Comme c’est la cas pour l’ensemble de la région, les changements climatiques n’ont fait qu’accentuer la gravité de la situation. Mais c’est aussi la détérioration des infrastructures de la Sonede, la compagnie nationale de distribution des eaux, qui en est la cause, ce qui crée des pertes d’eau importantes lors des transferts des eaux (30% de pertes de la quantité totale selon l’Observatoire tunisien de l’eau) à travers le pays.
Le 10 octobre, les habitants de Houmet El Souk à Djerba ont dénoncé la dégradation de la qualité de l’eau distribuée par la Sonede, à la couleur et à l’odeur anormales. « L’eau est un droit et non une faveur, nous ne paierons pas pour de l’eau empoisonnée », avaient clamé les manifestants, soutenus par le Forum tunisien des droits économiques et sociaux (FTDES).
Des laboratoires ont démontré que l’eau du robinet de Djerba ne correspondait pas aux normes tunisiennes et internationales pour être considérée comme potable
« Des laboratoires ont démontré de par des analyses de l’eau du robinet de Djerba qu’elle ne correspondait pas aux normes tunisiennes et internationales pour être considérée comme potable, compte tenu de sa trop forte teneur en chlorure, en sodium ou en sulfate, qui relève du double des quantités conventionnées », déplore Morched Gharbouj, le président de l’association tunisienne SOS environnement.
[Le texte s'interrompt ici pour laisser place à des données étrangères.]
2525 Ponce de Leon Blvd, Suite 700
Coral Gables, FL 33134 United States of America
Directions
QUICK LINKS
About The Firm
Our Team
Une fois de plus, la Sonede est montrée du doigt : une station de déssalement de l’eau de mer était attendue et promise à Djerba pour la fin de 2016, puis « avant l’été 2017 ». Après vérification, le projet est toujours « en cours », selon les communiqués de presse de la Sonede.
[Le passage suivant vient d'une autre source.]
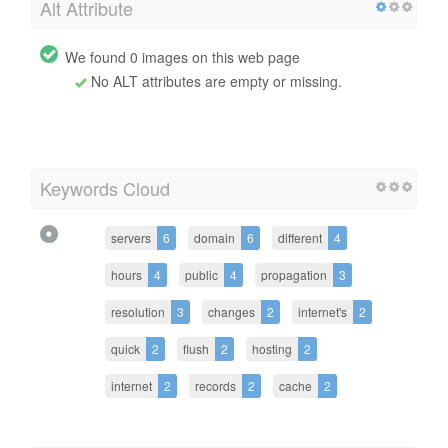
Alt Attribute
We found 0 images on this web page
No ALT attributes are empty or missing.
Keywords Cloud
servers
6
domain
6
different
4
hours
4
public
4
propagation
3
resolution
3
changes
2
internet's
2
quick
2
flush
2
hosting
2
internet
2
records
2
cache
2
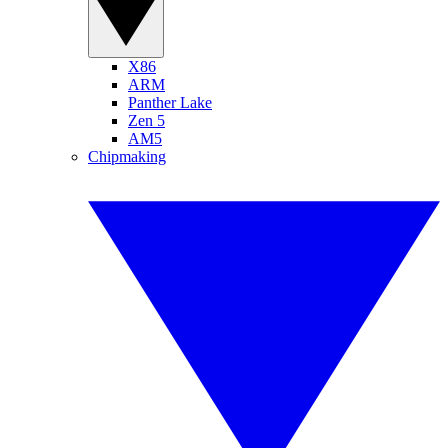
X86
ARM
Panther Lake
Zen 5
AM5
Chipmaking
L’Observatoire avait déjà prévenu en 2016 d’un éventuel « soulèvement de la soif », après la vague de protestations en continu depuis le printemps 2016 dans toutes les régions du pays. Au banc des accusés : la Sonede, qui n’assumerait pas ses responsabilités en matière de piètre gestion, selon les plaintes citoyennes recueillies par l’association (419 à la fin de l’été 2016 comme l’indique la carte ci-dessous). La Sonede reporterait, d’autre part, l’intégralité de sa responsabilité au consommateur, à travers ses campagnes de sensibilisation, et en communiquant sur les coupures d’eau après qu’elles se sont produites.